I write in connection with your report about the proposal to reduce the number of London coaches travelling along High Street, Oxford (Oxford Mail, May 3).

Colleges claim that students have to "endure 24-hour noise and pollution".

Have they forgotten what Oxford was like when the High was open to all vehicles?

And what about the colleges along Banbury and Woodstock Roads, or Worcester Street, where the traffic is constant?

The fact is that one quickly learns to 'tune out' routine background noise, just as I did growing up close to a railway, and today living on a bus route.

But of more concern is your report of Graham Jones, of the High Street Business Association, saying: "There is absolutely no need for all the London coaches to come into the city centre.
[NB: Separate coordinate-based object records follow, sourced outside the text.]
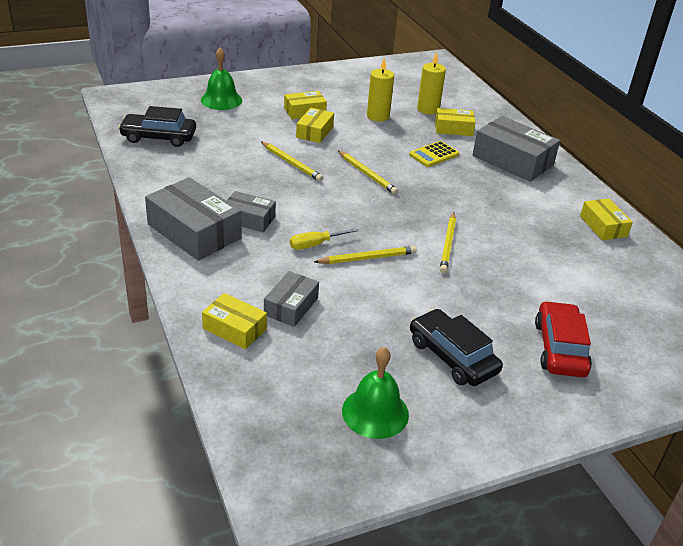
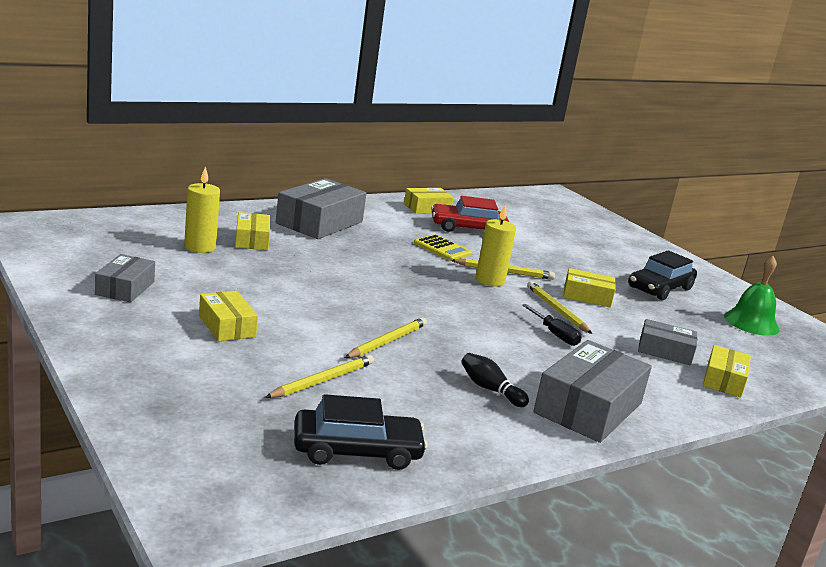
camera: 100 degrees left, 15 degrees down
black car [118,106,196,147] -> black car turned 90 degrees counterclockwise [294,394,428,470]
green bell [201,48,242,110] -> none
grey box [227,191,276,232] -> grey box moved to [95,254,155,302]
yellow screwdriver [290,228,359,250] -> black screwdriver [522,304,582,346]
yellow box [296,108,334,143] -> yellow box moved to [564,268,616,308]
yellow pencil [338,151,398,194] -> yellow pencil moved to [265,355,374,398]
yellow candle [367,58,394,122] -> yellow candle moved to [476,204,516,287]
yellow calculator [409,141,459,167] -> yellow calculator moved to [414,234,472,261]
red car [535,301,592,377] -> red car moved to [431,196,509,232]
none -> black bowling pin [461,353,529,407]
"They could start from Redbridge and pick up passengers at the Thornhill park-and ride.

"People from Witney could get a London bus from Pear Tree or Water Eaton."

It appears that Mr Jones doesn't travel by coach and assumes that everyone getting the coaches drives to a pick-up point.
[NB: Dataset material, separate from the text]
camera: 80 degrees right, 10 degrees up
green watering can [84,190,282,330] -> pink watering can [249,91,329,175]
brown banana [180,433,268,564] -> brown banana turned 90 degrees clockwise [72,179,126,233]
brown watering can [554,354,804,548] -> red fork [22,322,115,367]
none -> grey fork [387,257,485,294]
On the contrary, the majority of coach users want to get into the city, either as visitors, or because they live within the ring road, or want an on-going connection from the coach station.
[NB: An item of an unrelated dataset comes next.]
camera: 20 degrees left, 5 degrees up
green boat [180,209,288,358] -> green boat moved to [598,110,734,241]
We should be encouraging the use of public transport.

I (and many others) use the coach to commute to London every day, in my case from near Oxford Brookes University.

Should my wife get up at 6am just to drive me to Thornhill park-and-ride at Headington?

What about the increase in road use and waste of petrol?

Those who live outside Oxford already use park-and-ride, whether they come from Witney, Kidlington or Abingdon, or they get a bus into the coach station.

And what about commercial self-interest?

The logic of Mr Jones's suggestion is that the coach station should be banished from town altogether.

It's bad enough that we have a train station 10 minutes' walk from the city centre.

I suggest his association might come to rue the day he suggested making it harder for people to get into Oxford.